Teacher Tom (Tom Randle) was also well sung, although the role was not designed to be focused on. Rather, it was a set piece for the main event of the migrant’s virtuosic solos. In the evening’s showstopper, “This is the Life!” the Indian doctor duo Neera (Natasha Agarwal) and Jai (Jamal Andreas) expertly conducted themselves vocally and choreographically, with the Bollywood dancing by Melody Squires, which was exceptional and refreshing, in context of Western opera.
Several aspects were outstanding in their vocal quality and theatrical embodiment. The Pilgrims’ journey scene during Part 1 was disturbing in its realism. Specifically, when those on the Mayflower started dying of sickness. Cast members walked to the sides of the stage to represent the dead Pilgrims as a voice ominously spoke their names. Nothing more than a swinging light and music accompanied this. In Part 2, during the dinner party at the Pinney family residence where we first become acquainted with Pero, the soulful quartet between Bridget, William (Michael Anthony McGee), Makra (Tom Randle), and Pero is remarkable for its deeply personal sense of longing, hope, anomy, and fear. Pero is called to remember who he is and to reconnect with his true self, the one that slavery took away from him.
The Cree mother/daughter ‘elegie’ to their pillaged land by the Canadian government and oil companies is distressing in its honesty, yet elegant and beautiful in its vocal embodiment.
Other key moments included the entire “This Is Life” vignette and the migrant’s solos during the “English Lesson,” where each intimately delivers a gripping recall of their past lives before their forced migration. During Bridget’s glorious Part 2 aria, she sat modestly on the stage and sang simply like only someone with exceptional technique and a heart of gold can do. It was reminiscent of Gershwin’s “Porgy and Bess,” as the music and Logan’s warm singing were rapturous yet not indulgent, self-restrained yet emotively candid.
Concluding Thoughts
This tension between the dramatic reflection of real-life issues in such a fantastic format pervades topical operas. A fundamental problem is how attention is effectively brought to these topics without using cliches, focusing too much on musical and visual aesthetics over the subject, or dodging polemics altogether. WNO did a marvelous job balancing dramatic theater and politics. Modern opera must not be the removal of life from art but the closer integration of life into art. Works such as Blanchard and Lemmon’s seminal “Fire Shut Up in My Bones,” Richard’s “Blind Injustice,” Boehler’s “Fat Pig,” and the tetra-logic project “The Stonewall Operas” based around the Stonewall riots are just a few in which modern composers are continuously engaging with complex subjects. They’re bringing their stories, teachings, and experiences to those for whom such things are unnoticed. Thus, Welsh National Opera has energized the scene with its newest production, which subverts the one-story-per-opera norm by encapsulating stories from across the globe (literally) with a cast whose diversity is exemplified musically and choreographically, dramaturgically, and visually.

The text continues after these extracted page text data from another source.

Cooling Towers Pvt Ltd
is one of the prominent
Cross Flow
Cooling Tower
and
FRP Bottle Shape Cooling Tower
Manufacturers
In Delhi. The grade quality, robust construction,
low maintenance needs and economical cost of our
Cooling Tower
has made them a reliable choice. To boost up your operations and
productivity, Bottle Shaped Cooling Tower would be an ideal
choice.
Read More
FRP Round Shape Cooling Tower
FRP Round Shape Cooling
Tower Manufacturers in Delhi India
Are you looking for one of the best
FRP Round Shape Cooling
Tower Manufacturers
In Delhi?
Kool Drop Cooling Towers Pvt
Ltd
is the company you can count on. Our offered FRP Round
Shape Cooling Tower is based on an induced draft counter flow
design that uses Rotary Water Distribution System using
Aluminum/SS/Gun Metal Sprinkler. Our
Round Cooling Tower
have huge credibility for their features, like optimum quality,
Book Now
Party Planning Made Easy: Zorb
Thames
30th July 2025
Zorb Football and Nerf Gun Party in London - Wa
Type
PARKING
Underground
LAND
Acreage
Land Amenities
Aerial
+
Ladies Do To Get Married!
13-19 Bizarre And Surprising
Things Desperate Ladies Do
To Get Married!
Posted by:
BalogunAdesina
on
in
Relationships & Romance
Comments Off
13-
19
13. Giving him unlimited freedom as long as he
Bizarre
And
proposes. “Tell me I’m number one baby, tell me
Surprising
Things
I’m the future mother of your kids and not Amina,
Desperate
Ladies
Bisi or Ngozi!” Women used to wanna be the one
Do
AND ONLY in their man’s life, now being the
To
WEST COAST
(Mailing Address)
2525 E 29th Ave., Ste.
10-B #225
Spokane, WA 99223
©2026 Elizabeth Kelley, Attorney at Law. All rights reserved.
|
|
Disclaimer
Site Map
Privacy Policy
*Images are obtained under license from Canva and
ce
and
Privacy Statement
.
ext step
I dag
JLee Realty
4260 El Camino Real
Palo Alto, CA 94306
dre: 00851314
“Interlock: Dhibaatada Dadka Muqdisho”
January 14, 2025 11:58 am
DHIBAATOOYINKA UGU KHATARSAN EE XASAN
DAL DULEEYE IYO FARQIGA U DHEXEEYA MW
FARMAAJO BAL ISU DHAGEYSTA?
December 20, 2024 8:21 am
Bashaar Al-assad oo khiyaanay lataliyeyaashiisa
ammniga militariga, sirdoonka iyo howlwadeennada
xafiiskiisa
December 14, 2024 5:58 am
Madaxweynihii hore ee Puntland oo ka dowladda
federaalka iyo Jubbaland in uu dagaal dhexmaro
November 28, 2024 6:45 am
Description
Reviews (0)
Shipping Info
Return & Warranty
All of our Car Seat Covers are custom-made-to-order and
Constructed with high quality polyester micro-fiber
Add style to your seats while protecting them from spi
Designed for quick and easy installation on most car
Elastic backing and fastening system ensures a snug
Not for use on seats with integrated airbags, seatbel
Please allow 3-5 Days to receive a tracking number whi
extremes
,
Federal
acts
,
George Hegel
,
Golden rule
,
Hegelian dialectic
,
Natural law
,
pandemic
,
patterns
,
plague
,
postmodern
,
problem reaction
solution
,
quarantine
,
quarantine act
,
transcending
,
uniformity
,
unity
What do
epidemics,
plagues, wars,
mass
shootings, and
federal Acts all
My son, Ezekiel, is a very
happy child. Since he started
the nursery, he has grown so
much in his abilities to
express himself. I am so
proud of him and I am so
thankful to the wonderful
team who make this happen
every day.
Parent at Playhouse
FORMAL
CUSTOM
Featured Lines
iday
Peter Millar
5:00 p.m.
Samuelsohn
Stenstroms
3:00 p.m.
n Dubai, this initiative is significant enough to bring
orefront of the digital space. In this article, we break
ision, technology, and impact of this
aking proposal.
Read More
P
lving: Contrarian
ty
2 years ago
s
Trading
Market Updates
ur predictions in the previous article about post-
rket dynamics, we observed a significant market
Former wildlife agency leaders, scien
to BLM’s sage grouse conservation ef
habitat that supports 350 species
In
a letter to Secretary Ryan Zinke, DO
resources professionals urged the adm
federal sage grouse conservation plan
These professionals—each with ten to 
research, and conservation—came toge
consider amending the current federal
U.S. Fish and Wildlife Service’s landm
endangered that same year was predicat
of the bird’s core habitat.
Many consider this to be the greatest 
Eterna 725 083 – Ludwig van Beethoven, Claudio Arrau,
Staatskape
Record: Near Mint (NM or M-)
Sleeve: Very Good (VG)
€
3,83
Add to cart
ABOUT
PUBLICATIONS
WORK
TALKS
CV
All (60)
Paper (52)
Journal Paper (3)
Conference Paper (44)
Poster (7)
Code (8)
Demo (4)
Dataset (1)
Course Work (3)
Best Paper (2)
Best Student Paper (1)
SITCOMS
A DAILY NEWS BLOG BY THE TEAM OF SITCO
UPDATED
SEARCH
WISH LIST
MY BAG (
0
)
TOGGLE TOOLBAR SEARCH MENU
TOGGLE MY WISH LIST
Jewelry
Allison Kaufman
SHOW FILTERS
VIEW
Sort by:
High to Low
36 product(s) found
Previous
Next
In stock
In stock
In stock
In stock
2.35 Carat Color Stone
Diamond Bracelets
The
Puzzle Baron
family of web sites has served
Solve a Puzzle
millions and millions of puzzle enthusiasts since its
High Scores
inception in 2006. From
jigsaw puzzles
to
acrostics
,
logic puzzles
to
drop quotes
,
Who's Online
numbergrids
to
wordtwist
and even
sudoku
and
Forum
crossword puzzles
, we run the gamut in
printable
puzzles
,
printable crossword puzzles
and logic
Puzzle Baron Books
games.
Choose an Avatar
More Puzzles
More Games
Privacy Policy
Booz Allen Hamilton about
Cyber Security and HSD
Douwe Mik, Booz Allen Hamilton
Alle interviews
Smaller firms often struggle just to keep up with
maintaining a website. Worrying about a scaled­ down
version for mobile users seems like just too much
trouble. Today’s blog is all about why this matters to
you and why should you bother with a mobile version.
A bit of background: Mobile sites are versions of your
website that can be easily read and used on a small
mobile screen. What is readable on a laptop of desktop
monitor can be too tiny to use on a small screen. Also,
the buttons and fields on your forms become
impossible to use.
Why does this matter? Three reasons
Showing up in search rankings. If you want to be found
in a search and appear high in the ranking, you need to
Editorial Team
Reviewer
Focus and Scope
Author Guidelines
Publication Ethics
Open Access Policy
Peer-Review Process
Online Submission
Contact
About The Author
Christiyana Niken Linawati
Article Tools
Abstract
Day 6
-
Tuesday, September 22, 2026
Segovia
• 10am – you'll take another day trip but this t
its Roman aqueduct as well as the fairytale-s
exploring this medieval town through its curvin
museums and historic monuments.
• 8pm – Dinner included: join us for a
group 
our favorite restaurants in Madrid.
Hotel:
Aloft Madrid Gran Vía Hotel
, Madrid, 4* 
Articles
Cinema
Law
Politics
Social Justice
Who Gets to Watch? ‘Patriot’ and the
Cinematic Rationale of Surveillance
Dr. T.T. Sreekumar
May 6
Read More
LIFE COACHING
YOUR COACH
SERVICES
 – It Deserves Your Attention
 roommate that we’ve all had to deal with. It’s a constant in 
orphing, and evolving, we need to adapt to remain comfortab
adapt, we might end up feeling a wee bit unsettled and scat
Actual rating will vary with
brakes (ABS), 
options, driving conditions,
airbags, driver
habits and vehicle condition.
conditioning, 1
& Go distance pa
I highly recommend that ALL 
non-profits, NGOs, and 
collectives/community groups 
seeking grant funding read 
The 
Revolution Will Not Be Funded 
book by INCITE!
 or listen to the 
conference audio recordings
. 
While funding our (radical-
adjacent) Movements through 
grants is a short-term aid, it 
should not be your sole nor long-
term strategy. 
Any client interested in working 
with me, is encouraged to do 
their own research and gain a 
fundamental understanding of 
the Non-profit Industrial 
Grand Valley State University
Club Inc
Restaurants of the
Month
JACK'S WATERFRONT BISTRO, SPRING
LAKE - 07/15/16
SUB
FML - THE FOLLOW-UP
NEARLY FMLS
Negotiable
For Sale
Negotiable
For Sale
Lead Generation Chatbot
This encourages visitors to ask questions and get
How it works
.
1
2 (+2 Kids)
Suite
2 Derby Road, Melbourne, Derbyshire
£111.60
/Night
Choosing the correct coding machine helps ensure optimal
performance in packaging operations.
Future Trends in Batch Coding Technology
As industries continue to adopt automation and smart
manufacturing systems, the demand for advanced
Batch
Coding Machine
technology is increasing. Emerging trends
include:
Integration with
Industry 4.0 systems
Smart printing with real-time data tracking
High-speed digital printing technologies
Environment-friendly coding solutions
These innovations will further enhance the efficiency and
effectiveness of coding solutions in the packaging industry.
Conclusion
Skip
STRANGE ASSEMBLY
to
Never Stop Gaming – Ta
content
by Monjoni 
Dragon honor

This production, a stereotype-busting panoply of art that returns the human to humanity, invites its viewers to seek the real stories behind the falsely homogenized messaging of certain ideological camps. We should applaud WNO and the many singers, dancers, and creative individuals involved in bringing this brilliant work to life. They dared to poke the beast and enter the lion’s den to better us all. As Pountney aptly writes, “We live today in a world where migration is an increasing phenomenon.” How we respond will define who we are as a global community.